City Votes to Buy Tower Theatre, Thwarting Purchase by Church
In a debate that mirrored a courtroom hearing — which it may eventually lead to — the Fresno City Council voted 4-3 on Thursday to buy the Tower Theatre.
The deal has a nominal price of $6.5 million to be paid to the theater’s owners for the iconic Tower District venue and other parcels on the property. The owners of the Sequoia Brewing Company restaurant will be able to purchase the property they lease for $1.2 million, financed by the city through a loan. Also, the city agreed to defend against any lawsuits in court and pay any damages.
The motions sponsors, Esmeralda Soria and Miguel Arias were joined by Tyler Maxwell and Nelson Esparza in the affirmative. Mike Karbassi, Garry Bredefeld and Luis Chavez voted no.
The drama started in 2020, while in the throes of the pandemic, the owners of the Tower Theatre agreed to sell the property to Adventure Church. That led to weekly protests organized by the Tower District community, and lawsuits. Sequoia Brewing Company successfully argued in court it had a contractual first right to buy the building it leases from the theater before the property was offered to another buyer.
The restaurant’s lawsuits have put the sale to the church on hold. That led to the church filing a lawsuit against the Tower Theatre owners. They claimed the theater did not deal in good faith regarding the status of the Sequoia’s lease.
While it was announced at the start of Thursday’s council meeting that Mayor Jerry Dyer would have the right to veto the deal, multiple councilmembers told GV Wire privately that the veto only pertains to a part of the agreement that addresses the preservation of the historic theater.

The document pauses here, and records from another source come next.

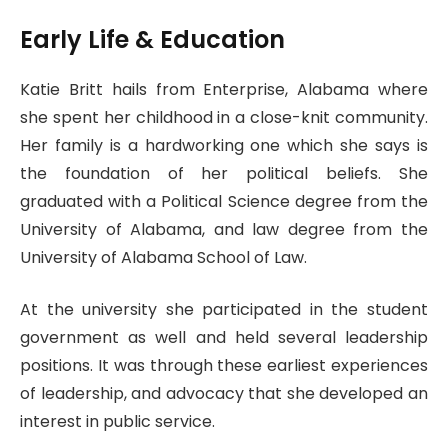
Early Life & Education
Katie Britt hails from Enterprise, Alabama where
she spent her childhood in a close-knit community.
Her family is a hardworking one which she says is
the foundation of her political beliefs. She
graduated with a Political Science degree from the
University of Alabama, and law degree from the
University of Alabama School of Law.
At the university she participated in the student
government as well and held several leadership
positions. It was through these earliest experiences
of leadership, and advocacy that she developed an
interest in public service.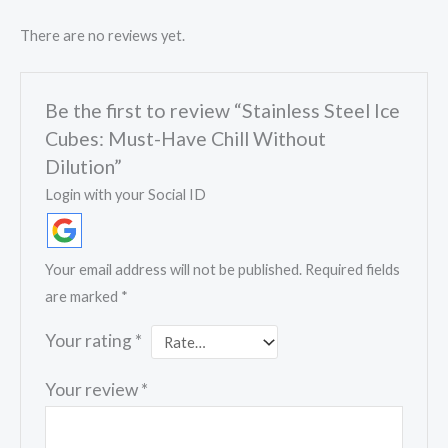
There are no reviews yet.
Be the first to review “Stainless Steel Ice
Cubes: Must-Have Chill Without
Dilution”
Login with your Social ID
Your email address will not be published.
Required fields
are marked
*
Your rating
*
Your review
*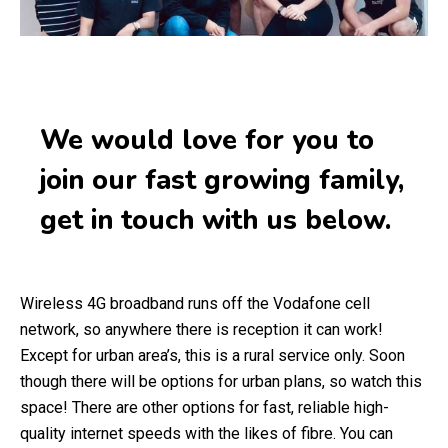
We would love for you to
join our fast growing family,
get in touch with us below.
Wireless 4G broadband runs off the Vodafone cell
network, so anywhere there is reception it can work!
Except for urban area’s, this is a rural service only. Soon
though there will be options for urban plans, so watch this
space! There are other options for fast, reliable high-
quality internet speeds with the likes of fibre. You can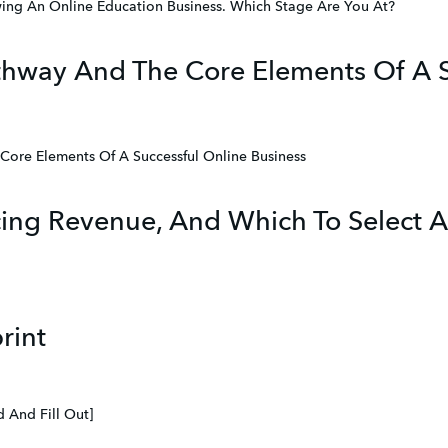
ing An Online Education Business. Which Stage Are You At?
hway And The Core Elements Of A S
ore Elements Of A Successful Online Business
cing Revenue, And Which To Select A
rint
 And Fill Out]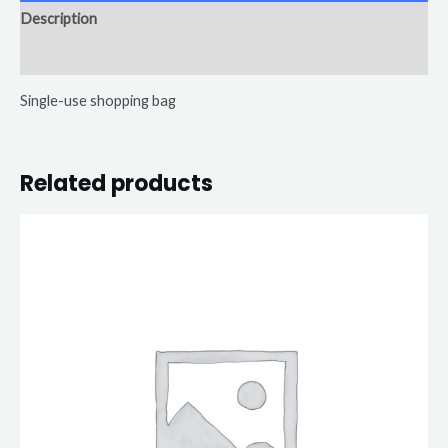
Description
Reviews (0)
Single-use shopping bag
Related products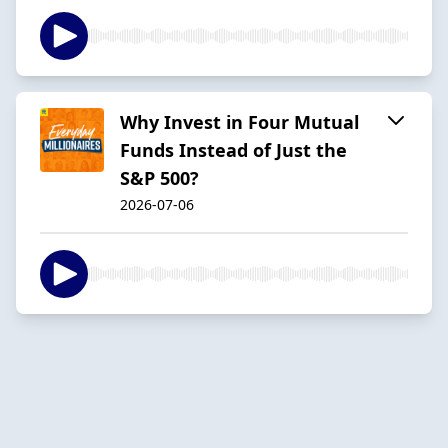
Why Invest in Four Mutual
Funds Instead of Just the
S&P 500?
2026-07-06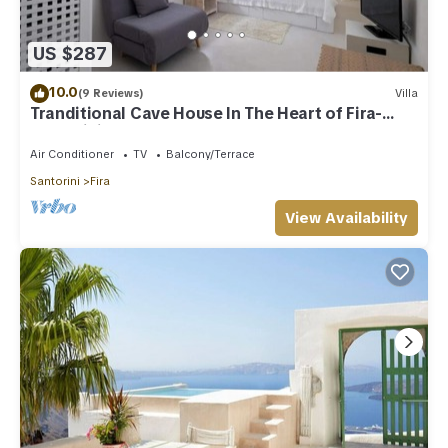
US $287
10.0
(9 Reviews)
Villa
Tranditional Cave House In The Heart of Fira-
Santorini
Air Conditioner
TV
Balcony/Terrace
Santorini
Fira
View Availability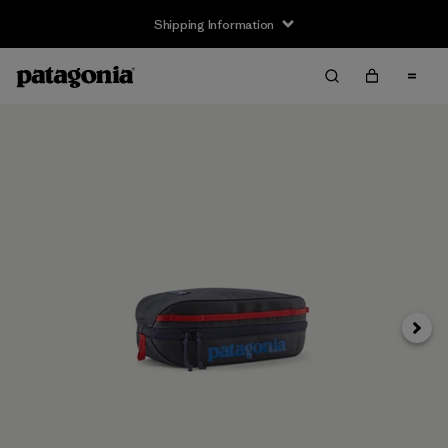
Shipping Information
Next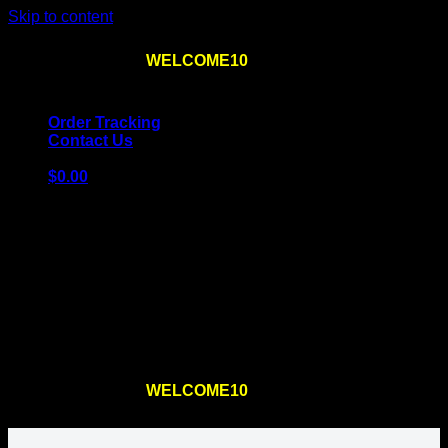
Skip to content
Use the code
WELCOME10
at checkout
10% OFF
for
the first order – plus
FREE SHIPPING
!
Order Tracking
Contact Us
$
0.00
Cart
No products in the cart.
Return to shop
Use the code
WELCOME10
at checkout
10% OFF
for
the first order – plus
FREE SHIPPING
!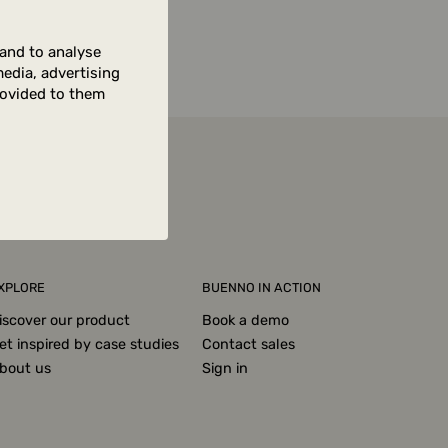
 and to analyse
media, advertising
rovided to them
XPLORE
BUENNO IN ACTION
iscover our product
Book a demo
et inspired by case studies
Contact sales
bout us
Sign in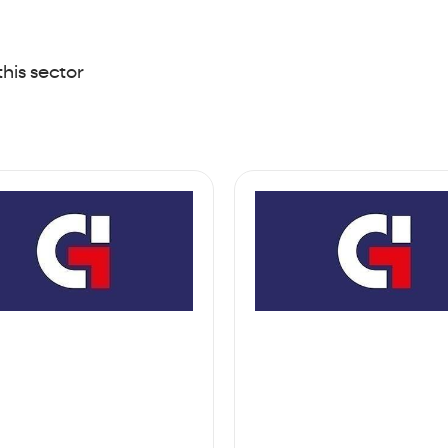
this sector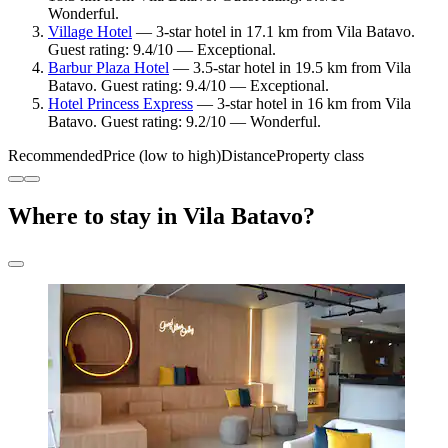
Wonderful.
Village Hotel
— 3-star hotel in 17.1 km from Vila Batavo.
Guest rating: 9.4/10 — Exceptional.
Barbur Plaza Hotel
— 3.5-star hotel in 19.5 km from Vila
Batavo. Guest rating: 9.4/10 — Exceptional.
Hotel Princess Express
— 3-star hotel in 16 km from Vila
Batavo. Guest rating: 9.2/10 — Wonderful.
Recommended
Price (low to high)
Distance
Property class
Where to stay in Vila Batavo?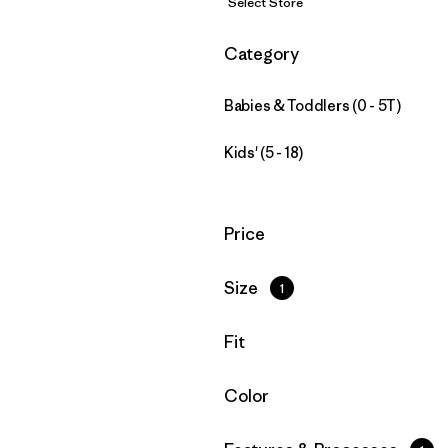
Select Store
Filter by
Category
Babies & Toddlers (0 - 5T)
Kids' (5 - 18)
Filter by
Price
Filter by
Size
1
Filter by
Fit
Filter by
Color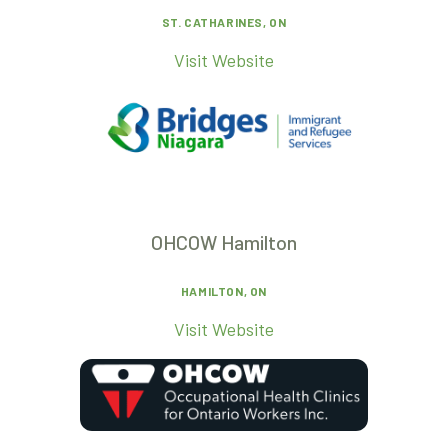
ST. CATHARINES, ON
Visit Website
OHCOW Hamilton
HAMILTON, ON
Visit Website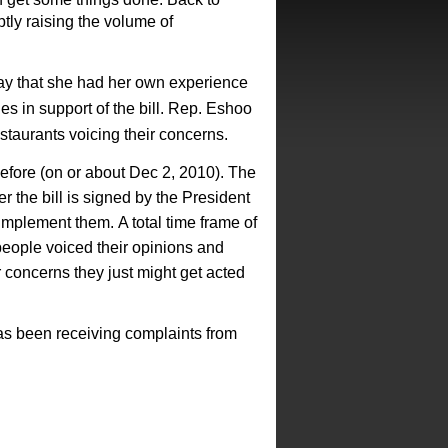
ptly raising the volume of
y that she had her own experience
 in support of the bill.
Rep. Eshoo
staurants voicing their
concerns.
efore (on or about Dec
2, 2010). The
r the bill is signed
by the President
 implement them.
A total time frame of
 people
voiced their opinions and
r
concerns they just might get acted
as been receiving complaints from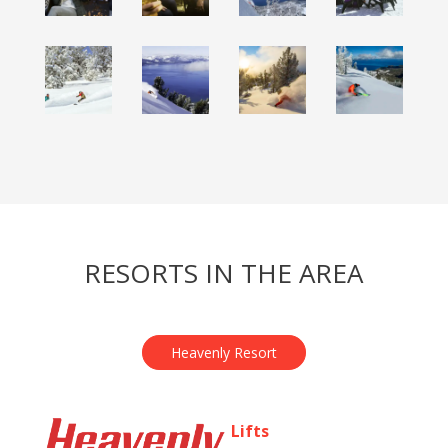
RESORTS IN THE AREA
Heavenly Resort
Lifts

The issue was not clarified publicly.
The city charter states the mayor’s veto does not extend to land use decisions.
Lots of Questions in Long Debate
Soria and Arias said preservation was the driving factor in the purchase as well as retaining the property’s large parking lot for public use.
Karbassi played the role of prosecutor, asking several questions about the deal’s financing. Some of those questions could not be answered publicly because of confidentiality requirements, city officials said.
At one point, Karbassi made a rare move to subpoena Tower Theatre owner Laurence Abbate to appear and answer questions — a power the body has. City Attorney Douglas Sloan says that has never happened in the 16 years he has worked in Fresno. The subpoena motion failed on a 3-3 vote. The council then expressed the desire for Abbate to appear voluntarily.
Sloan announced that Abbate would appear but the final vote took place before the councilmembers could question him. One source said Abbate was present at City Hall but did not come into the chambers.
A skeptical Chavez said “Quite frankly, I just don’t believe Mr. Abbate, based on what’s happened, based on court proceedings, based on what he’s done in the past. I think he has been playing both sides. I think he’s trying to score a better deal.”
The debate also centered on whether Adventure Church still has a valid deal to purchase the Tower Theatre. David Emerzian, attorney for the church, presented his case that the answer is yes. He says the church paid more than $800,000 into escrow which is still open and even released $15,000 to Abbate to front legal fees.
Sloan says that was incomplete information and there had been past communication between the church and theater to terminate escrow. Sloan did not elaborate, citing attorney-client privilege.
The appraised value of the Tower Theatre property — which includes multiple restaurants — is $5 million. Councilman Garry Bredefeld and Karbassi expressed concern that the city would be paying over appraised value.
The church’s lawsuit returns to court in June.
Hours of Public Comment
Prior to the meeting, the city council received 503 comments. On Thursday, approximately 65 people spoke during public comment for more than two hours.
Pastor Anthony Flores dared the council to buy the theatre.
“I hope you pass it today, so I cannot wait for my day in court to hold the city responsible,” Flores said. He also questioned the loan the city plans to provide to Sequoia Brewing Company.
Emerzian presented the city council with a large stack of legal briefs.
“What you are doing is essentially opening up … the city of Fresno’s checkbook to damages. Your case hinges upon whether or not Adventure Church has a valid contract. The church has made it very clear the contract is in full force and effect,” Emerzian said.
At its heart, the lawsuits Tower Theatre faces are contractual in nature involving real estate. Several audience members who commented spoke about religion, the beliefs of Adventure Church, and whether a church is zoned to use Tower Theatre.
Haley White with The Fools Collaborative, a supporter of the sale, had a suggestion for the church.
“Why don’t you use church money and tithes to buy a building that actually fits your growing congregation and doesn’t harm thousands of your neighbors?” she asked.
While most of the public comment session was tense, there was a moment of levity. One speaker expressed his support in 15 seconds.
“Record for shortest comment today. Much appreciated,” City Council President Nelson Esparza said.